Я предпочел промолчать.
«Знаю я от старух, – продолжал Петро, – что „он“ не любит осинового кола и чесночного запаха. Колом можно его к земле прибить, не будет вставать и ходить. А чесночный запах, что ладан, гонит нечистую силу назад, в свое место. Говорят еще старухи, что каждый вурдалак имеет свое укромное место, где и должен каждый день полежать мертвецом, – это ему так от Бога положено, вроде как запрет. А остальное время он может прикинуться, чем хочет, животным ли, птицей ли. На то он и оборотень, – ораторствовал Петро. – Сторожку я уничтожил, свез на дрова, в церковь; кол забил, чеснок скоро зацветет, а „он“… все озорничает…» – печально окончил старик.

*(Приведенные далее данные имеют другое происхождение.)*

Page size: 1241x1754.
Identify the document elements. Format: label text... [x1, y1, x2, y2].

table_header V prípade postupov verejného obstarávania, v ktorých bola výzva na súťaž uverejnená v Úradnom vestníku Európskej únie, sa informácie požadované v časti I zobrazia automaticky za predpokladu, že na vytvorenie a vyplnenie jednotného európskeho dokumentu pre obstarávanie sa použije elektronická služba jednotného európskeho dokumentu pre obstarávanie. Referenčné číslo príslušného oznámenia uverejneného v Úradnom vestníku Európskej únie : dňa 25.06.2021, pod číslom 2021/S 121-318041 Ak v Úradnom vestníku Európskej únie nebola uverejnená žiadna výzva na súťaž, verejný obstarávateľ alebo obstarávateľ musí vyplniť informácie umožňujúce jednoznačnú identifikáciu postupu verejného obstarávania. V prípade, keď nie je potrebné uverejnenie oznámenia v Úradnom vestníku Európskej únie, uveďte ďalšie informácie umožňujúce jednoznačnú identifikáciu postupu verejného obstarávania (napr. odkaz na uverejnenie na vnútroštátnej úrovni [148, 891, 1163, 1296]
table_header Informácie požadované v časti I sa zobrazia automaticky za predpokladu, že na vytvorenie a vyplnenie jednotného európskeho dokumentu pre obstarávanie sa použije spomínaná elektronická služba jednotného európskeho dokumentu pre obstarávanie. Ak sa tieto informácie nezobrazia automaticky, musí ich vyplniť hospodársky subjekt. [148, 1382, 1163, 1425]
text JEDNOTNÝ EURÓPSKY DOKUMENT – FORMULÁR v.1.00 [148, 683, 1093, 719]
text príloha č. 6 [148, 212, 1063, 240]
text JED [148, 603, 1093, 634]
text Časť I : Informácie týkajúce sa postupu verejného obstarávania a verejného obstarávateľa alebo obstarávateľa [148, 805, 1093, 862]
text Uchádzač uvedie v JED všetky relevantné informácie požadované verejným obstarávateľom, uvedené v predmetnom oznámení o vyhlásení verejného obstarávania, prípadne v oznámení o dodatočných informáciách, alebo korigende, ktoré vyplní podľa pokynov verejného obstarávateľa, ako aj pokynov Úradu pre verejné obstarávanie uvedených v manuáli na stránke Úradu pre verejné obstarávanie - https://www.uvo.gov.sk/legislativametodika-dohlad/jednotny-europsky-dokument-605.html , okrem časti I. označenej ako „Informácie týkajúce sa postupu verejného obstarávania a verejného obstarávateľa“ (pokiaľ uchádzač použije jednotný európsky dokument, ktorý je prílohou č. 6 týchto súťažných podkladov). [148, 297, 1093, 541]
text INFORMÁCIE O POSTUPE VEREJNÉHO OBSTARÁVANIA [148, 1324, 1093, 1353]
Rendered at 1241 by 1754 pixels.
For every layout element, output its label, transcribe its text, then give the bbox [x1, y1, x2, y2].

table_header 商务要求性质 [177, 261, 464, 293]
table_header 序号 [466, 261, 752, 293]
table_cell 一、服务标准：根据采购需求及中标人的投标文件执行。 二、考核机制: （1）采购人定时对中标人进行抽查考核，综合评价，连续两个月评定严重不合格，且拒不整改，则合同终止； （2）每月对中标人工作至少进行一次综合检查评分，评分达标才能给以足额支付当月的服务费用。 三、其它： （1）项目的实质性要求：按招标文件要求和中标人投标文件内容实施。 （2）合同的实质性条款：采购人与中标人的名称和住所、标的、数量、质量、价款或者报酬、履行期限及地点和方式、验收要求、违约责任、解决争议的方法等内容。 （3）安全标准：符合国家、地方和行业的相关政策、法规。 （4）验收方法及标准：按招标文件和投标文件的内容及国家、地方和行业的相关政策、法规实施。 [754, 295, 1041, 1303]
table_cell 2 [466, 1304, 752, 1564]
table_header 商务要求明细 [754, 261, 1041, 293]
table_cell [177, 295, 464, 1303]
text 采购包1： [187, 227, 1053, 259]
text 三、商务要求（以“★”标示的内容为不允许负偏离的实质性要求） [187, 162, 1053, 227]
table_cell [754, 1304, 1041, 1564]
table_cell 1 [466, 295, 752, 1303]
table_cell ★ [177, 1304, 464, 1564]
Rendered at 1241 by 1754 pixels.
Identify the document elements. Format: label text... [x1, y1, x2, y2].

«Что делать? Привез дьявол из Америки старого графа да проклятое ожерелье, с которого и болезнь к нашей графинюшке перекинулась; нет ли тут закорюки? Как, по-вашему, доктор?» И Петро пытливо посмотрел на меня.
«Не знаю!» – пожал я плечами.
«Вот что я надумал, – продолжал Петро. – На каменный гроб старого графа положу крест из омелы, говорят, это хорошо, да кругом навешу чесноку, а вот вы, от имени графа, скажите всем слугам, что склеп будет убирать один Петро и ходить туда запрещено-де, а то озорники все поснимут, да и разговоров не оберешься. А надо все в тайне, чтобы „он“ не догадался да не улизнул».
Я обещал.
Петро усиленно принялся за изготовление креста.
За те дни, пока он возился, в деревне умерло двое детей и у нас на горе мужик-поденщик.
Наконец все готово. На закате солнца, когда все слуги замка сильнее заняты уборкою на ночь, мы с Петро спустились в склеп, и он все сделал, как говорил: положил крест, навесил чеснок. Сверху же гроб мы закрыли черным сукном, чтоб не обратить на него внимания графа.
«А слышите, как воет и стонет?» – обратился ко мне Петро.